At 7.30 a.m. on the not-so-bright Brexit morning, the polling site Populus had 55 percent of Britons planning to cast their ballots for continued union with Europe --10 percent more than those predicted to be quitters. YouGov predicted a European margin of 4 percent. The betting markets had been a binge for Remain.
Now please estimate how many Remain voters, seeing their side so far ahead and weather nasty in places, decided to take a rain check. Then consider the effect of the same Thursday morning polls on Leavers who felt impelled to get out their umbrellas and vote down the Europeans and the “faceless bureaucrats” and refugee “hordes” of Daily Mail phantasmorgia.
The Leavers may have found the polls that morning credible, but they chose not to believe the experts’ forecasts of disaster that a Remain vote would engender. After all, even the former education minister, Brexiteer Michael Gove, had inveighed against giving credence to experts -- people who knew a thing of two about currencies and trade. He stands indicted by the plethora of misery in the tumbling pound.

*Task goal*
Please continue the piece on the Brexit-morning polls from where it stops.

*Material provided*
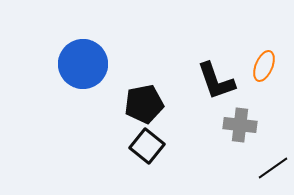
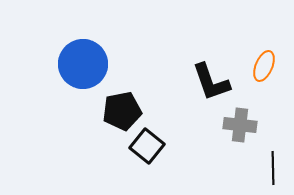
black L-shape: moved 5 px left, 1 px down
black pentagon: moved 22 px left, 7 px down
black line: rotated 56 degrees counterclockwise
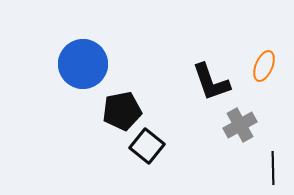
gray cross: rotated 36 degrees counterclockwise
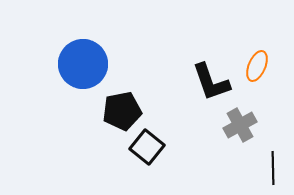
orange ellipse: moved 7 px left
black square: moved 1 px down
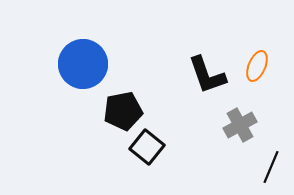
black L-shape: moved 4 px left, 7 px up
black pentagon: moved 1 px right
black line: moved 2 px left, 1 px up; rotated 24 degrees clockwise
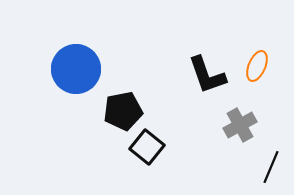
blue circle: moved 7 px left, 5 px down
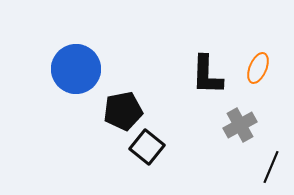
orange ellipse: moved 1 px right, 2 px down
black L-shape: rotated 21 degrees clockwise
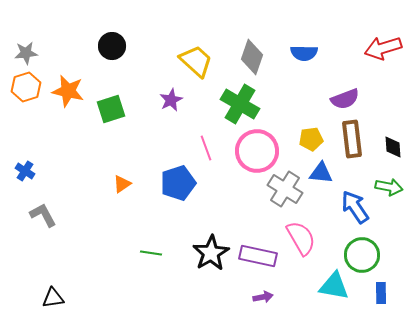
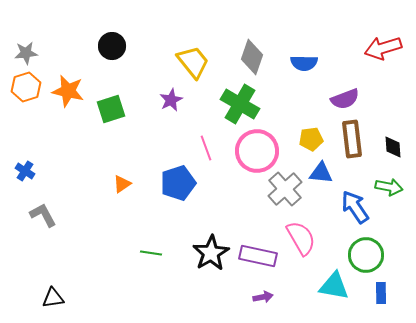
blue semicircle: moved 10 px down
yellow trapezoid: moved 3 px left, 1 px down; rotated 9 degrees clockwise
gray cross: rotated 16 degrees clockwise
green circle: moved 4 px right
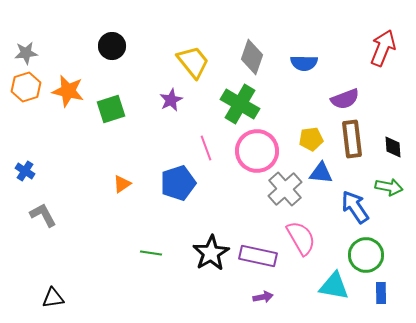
red arrow: rotated 129 degrees clockwise
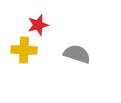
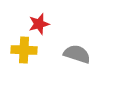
red star: moved 1 px right, 1 px up
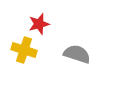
yellow cross: rotated 15 degrees clockwise
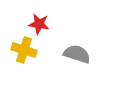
red star: rotated 25 degrees clockwise
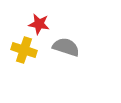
gray semicircle: moved 11 px left, 7 px up
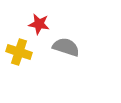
yellow cross: moved 5 px left, 2 px down
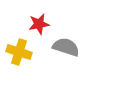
red star: rotated 20 degrees counterclockwise
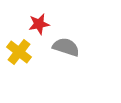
yellow cross: rotated 20 degrees clockwise
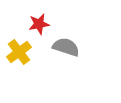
yellow cross: rotated 15 degrees clockwise
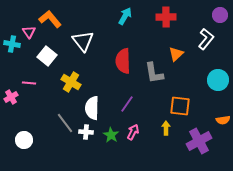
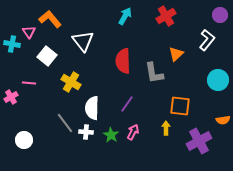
red cross: moved 1 px up; rotated 30 degrees counterclockwise
white L-shape: moved 1 px right, 1 px down
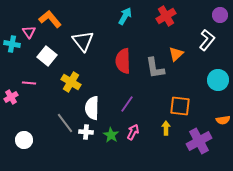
gray L-shape: moved 1 px right, 5 px up
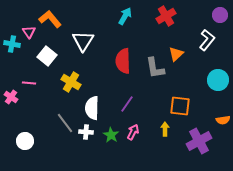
white triangle: rotated 10 degrees clockwise
pink cross: rotated 24 degrees counterclockwise
yellow arrow: moved 1 px left, 1 px down
white circle: moved 1 px right, 1 px down
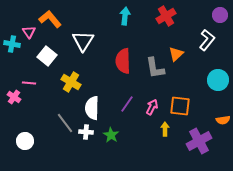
cyan arrow: rotated 24 degrees counterclockwise
pink cross: moved 3 px right
pink arrow: moved 19 px right, 25 px up
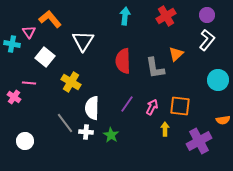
purple circle: moved 13 px left
white square: moved 2 px left, 1 px down
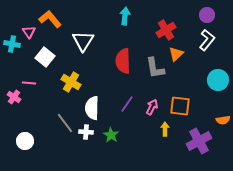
red cross: moved 14 px down
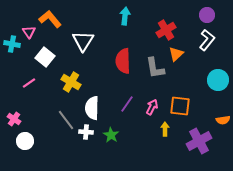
pink line: rotated 40 degrees counterclockwise
pink cross: moved 22 px down
gray line: moved 1 px right, 3 px up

*Answer*
James Moore, former U.S. assistant secretary of commerce for international affairs, assures me this financial turmoil will last for months.
One wishes the Leavers long and happy lives -- but they’ll mostly escape the relatively stagnant future they chose. Roughly 75 percent of over-65s voted exit while a similar number of under-25s voted to remain to stay in Europe. If younger Brits bear the burden of the future, the older carry the burden of what they remember as a better past.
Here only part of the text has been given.